### [Challenge]
Please return the entries unchanged, from the start of the entries up to and including the line with "shadows and highlights: shadows 20.91, highlights".

### [Listed entries]
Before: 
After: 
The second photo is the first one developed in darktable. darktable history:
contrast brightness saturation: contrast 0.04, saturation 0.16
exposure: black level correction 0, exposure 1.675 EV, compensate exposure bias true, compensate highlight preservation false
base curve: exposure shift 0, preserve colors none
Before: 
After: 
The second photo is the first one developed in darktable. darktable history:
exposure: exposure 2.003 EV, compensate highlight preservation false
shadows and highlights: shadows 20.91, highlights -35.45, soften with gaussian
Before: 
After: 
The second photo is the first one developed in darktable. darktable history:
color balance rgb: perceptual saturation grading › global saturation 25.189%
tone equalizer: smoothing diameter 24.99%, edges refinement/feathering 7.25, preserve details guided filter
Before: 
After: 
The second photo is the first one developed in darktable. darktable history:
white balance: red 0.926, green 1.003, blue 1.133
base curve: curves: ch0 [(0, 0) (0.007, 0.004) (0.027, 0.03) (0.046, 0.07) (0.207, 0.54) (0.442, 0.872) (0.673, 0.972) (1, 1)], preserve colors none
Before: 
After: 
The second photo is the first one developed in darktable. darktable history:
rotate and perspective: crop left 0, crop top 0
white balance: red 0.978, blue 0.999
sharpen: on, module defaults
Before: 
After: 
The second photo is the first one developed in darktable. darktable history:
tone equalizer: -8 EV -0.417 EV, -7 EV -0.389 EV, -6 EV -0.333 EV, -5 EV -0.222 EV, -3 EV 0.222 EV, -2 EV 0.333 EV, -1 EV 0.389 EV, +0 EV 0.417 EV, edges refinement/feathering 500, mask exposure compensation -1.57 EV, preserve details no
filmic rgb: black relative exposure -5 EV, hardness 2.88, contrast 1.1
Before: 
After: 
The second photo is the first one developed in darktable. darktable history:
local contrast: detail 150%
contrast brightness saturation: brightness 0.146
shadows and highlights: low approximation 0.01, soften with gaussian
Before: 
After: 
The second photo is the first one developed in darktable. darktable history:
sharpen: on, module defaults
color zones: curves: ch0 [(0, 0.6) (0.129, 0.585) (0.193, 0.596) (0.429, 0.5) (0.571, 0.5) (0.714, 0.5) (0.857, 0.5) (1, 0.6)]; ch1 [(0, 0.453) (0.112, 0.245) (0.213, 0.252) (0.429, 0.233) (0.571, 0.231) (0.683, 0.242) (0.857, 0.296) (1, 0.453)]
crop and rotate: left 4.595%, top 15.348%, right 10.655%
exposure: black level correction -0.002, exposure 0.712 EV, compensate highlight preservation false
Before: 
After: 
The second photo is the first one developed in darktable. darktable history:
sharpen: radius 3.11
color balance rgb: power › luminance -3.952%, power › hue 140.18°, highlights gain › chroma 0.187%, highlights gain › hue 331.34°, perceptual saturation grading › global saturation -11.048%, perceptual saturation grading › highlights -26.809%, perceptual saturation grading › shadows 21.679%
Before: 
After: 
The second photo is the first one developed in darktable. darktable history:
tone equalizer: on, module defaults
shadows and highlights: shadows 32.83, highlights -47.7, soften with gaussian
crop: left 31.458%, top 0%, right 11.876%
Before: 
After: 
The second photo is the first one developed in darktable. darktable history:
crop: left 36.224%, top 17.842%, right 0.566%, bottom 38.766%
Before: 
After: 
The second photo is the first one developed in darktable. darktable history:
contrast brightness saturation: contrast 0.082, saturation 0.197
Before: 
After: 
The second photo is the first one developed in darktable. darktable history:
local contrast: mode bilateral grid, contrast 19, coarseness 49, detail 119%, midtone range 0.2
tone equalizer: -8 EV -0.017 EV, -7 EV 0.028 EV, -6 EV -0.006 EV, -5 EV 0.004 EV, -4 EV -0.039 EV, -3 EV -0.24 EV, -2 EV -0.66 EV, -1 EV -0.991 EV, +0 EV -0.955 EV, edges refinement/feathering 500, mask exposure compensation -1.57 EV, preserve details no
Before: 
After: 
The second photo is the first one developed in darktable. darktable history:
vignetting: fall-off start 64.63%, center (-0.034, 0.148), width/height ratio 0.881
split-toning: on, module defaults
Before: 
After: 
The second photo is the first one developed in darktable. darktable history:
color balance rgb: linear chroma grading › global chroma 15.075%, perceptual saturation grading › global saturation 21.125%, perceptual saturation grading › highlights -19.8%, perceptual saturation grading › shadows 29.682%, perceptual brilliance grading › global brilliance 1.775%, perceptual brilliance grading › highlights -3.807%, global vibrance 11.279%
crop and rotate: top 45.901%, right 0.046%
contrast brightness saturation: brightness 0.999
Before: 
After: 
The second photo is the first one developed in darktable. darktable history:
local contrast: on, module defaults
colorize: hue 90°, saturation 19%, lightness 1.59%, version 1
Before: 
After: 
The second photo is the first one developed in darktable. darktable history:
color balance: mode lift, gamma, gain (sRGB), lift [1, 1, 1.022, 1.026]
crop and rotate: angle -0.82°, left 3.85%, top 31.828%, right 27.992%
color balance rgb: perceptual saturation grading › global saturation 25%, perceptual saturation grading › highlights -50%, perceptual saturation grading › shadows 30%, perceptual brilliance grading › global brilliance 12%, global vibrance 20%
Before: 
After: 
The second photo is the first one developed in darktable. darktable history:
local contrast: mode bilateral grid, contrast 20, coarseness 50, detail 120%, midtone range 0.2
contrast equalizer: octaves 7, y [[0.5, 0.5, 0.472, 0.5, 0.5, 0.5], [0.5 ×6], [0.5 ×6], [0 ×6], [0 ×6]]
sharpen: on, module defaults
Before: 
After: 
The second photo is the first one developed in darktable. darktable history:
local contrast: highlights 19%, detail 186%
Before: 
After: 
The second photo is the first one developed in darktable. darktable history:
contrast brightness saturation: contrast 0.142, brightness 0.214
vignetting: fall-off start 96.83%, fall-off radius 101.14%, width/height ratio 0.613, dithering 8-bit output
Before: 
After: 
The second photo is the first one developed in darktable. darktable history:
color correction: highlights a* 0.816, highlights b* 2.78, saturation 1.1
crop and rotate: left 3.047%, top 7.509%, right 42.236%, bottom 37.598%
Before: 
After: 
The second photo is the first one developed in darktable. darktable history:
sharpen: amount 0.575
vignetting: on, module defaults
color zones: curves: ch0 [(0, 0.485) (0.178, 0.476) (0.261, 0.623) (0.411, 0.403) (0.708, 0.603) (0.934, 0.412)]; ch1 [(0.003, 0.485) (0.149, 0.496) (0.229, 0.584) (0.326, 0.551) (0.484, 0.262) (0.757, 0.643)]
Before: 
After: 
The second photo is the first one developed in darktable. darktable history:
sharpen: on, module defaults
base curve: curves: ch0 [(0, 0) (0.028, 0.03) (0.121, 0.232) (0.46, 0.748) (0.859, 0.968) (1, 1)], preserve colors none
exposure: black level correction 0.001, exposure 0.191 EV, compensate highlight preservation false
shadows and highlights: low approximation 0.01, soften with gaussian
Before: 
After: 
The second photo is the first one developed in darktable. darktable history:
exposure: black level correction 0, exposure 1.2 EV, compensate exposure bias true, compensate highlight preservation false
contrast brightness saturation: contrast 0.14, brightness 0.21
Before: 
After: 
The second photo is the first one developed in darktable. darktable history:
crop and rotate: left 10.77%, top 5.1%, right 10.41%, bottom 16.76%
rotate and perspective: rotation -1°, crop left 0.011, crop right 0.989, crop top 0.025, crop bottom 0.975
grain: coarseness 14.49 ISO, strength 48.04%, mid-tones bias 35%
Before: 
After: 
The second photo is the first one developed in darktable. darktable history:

### [Exercise solution]
Before: 
After: 
The second photo is the first one developed in darktable. darktable history:
contrast brightness saturation: contrast 0.04, saturation 0.16
exposure: black level correction 0, exposure 1.675 EV, compensate exposure bias true, compensate highlight preservation false
base curve: exposure shift 0, preserve colors none
Before: 
After: 
The second photo is the first one developed in darktable. darktable history:
exposure: exposure 2.003 EV, compensate highlight preservation false
shadows and highlights: shadows 20.91, highlights -35.45, soften with gaussian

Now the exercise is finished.